To some extent, this is understandable. We have, after all, endured four consecutive quarters of contraction - a first in Singapore’s economic history. The 20.4 per cent pace is also way above what most economists were expecting, which was in the range of 13-15 per cent. Moreover, there is an expectation that the number from Singapore (the first Asian country to report second-quarter growth figures) will soon be followed by news of similar rebounds in other countries of the region, which will add credence to the view that global trade is normalising and Asia is bouncing back.

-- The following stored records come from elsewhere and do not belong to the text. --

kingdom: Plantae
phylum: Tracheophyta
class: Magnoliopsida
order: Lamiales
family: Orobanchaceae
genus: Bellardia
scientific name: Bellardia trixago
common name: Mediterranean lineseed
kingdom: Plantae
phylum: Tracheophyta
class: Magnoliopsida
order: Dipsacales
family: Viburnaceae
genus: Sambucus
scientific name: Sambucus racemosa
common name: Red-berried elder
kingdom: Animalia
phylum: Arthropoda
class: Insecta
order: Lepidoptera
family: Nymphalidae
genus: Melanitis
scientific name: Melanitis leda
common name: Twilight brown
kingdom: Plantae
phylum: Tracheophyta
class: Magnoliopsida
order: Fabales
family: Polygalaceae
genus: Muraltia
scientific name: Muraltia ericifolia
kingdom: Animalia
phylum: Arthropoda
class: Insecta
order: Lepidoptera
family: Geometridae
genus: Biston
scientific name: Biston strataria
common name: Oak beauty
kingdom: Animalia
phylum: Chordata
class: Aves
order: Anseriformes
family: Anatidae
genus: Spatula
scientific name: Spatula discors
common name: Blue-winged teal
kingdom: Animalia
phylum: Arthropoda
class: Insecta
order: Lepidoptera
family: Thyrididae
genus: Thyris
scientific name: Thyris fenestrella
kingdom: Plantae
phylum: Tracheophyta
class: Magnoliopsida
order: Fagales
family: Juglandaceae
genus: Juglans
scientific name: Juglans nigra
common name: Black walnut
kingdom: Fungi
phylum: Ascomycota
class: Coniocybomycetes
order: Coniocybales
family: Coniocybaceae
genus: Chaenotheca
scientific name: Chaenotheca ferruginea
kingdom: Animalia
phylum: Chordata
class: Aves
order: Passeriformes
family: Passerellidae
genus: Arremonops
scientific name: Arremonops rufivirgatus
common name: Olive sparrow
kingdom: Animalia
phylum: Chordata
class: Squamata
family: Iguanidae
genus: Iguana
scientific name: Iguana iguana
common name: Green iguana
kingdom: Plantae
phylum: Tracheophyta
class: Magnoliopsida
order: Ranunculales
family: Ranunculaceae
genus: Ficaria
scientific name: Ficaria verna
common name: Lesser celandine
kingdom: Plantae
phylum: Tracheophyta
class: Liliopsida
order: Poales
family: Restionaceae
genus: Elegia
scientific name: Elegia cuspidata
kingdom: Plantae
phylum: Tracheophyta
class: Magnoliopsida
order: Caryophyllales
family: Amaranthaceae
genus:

But in Singapore’s case, the reasons cited for the jump in growth do not give confidence as to its sustenance. As the MTI pointed out, much of the growth is the result of a dramatic improvement in the performance of manufacturing because of a spike from the notoriously volatile biomedical cluster and a jump in electronics output due to restocking. Both could be temporary phenomena. And especially if services growth remains subdued, it is by no means assured that Q3 growth will be even positive, quarter on quarter, let alone strong.

Credit markets

There are glimmers of hope, however. One is that the credit markets are in the process of normalising. Among the many surprises of the global crisis was the exaggerated extent to which credit flows impacted trade flows; when the credit markets seized up in the last quarter of 2008, exports from Asia collapsed spectacularly, by 20-50 per cent (depending on the exporting country) in year-on-year terms - far in excess of any decline in final demand. It stands to reason that as credit markets return to normal, trade flows will bounce back substantially - although not by as much as they had fallen because demand is softer. So, probably from Q4 2009, we should not be surprised to see double-digit growth in exports from several Asian countries - including Singapore - in year-on-year terms for a temporary period.

A second positive is that economic stimulus measures worth more than US$2 trillion in aggregate are in force throughout Asia, and in the United States. Although this expenditure only partially compensates for the credit withdrawn from the global economy since the second half of last year as a result of cutbacks in bank lending and the collapse of the shadow banking system, nobody doubts that the stimulus will have positive effects on economic activity. We don’t know for sure which parts of which economy will benefit and by how much, but as one fund manager put it, a big fiscal stimulus is like a shotgun - it’s going to hit something.

Third, monetary policies are easy across the region and in the world’s major economies, and will remain so for the foreseeable future, which will prevent economies from backsliding. The only question is how fast and how much banks will lend. As at now, they are not in a hurry.

Consumer demand

What matters ultimately is final demand. Only when that returns can we be certain that an economic recovery will be strong and sustained. And here, the story is not good. The US consumer - the single biggest source of global demand - is still reeling. Unemployment in the US (9.5 per cent) is high and rising. Even employed workers have taken wage cuts. Housing prices are still correcting, which impacts consumer wealth. European consumers are not faring much better. Even taken together, higher Asian consumption cannot compensate for the lost purchasing power of US and European consumers, fiscal stimulus notwithstanding.

Thus, other than for China and India, which can leverage their domestic demand, a return to high growth is not yet on the cards for any Asian economy. However, the Singapore economy is emerging from the long dark tunnel of negative growth. It is returning to normal, but which for the time being will be a ‘new normal’ of modest, sub-par growth. It is a time for relief, not euphoria.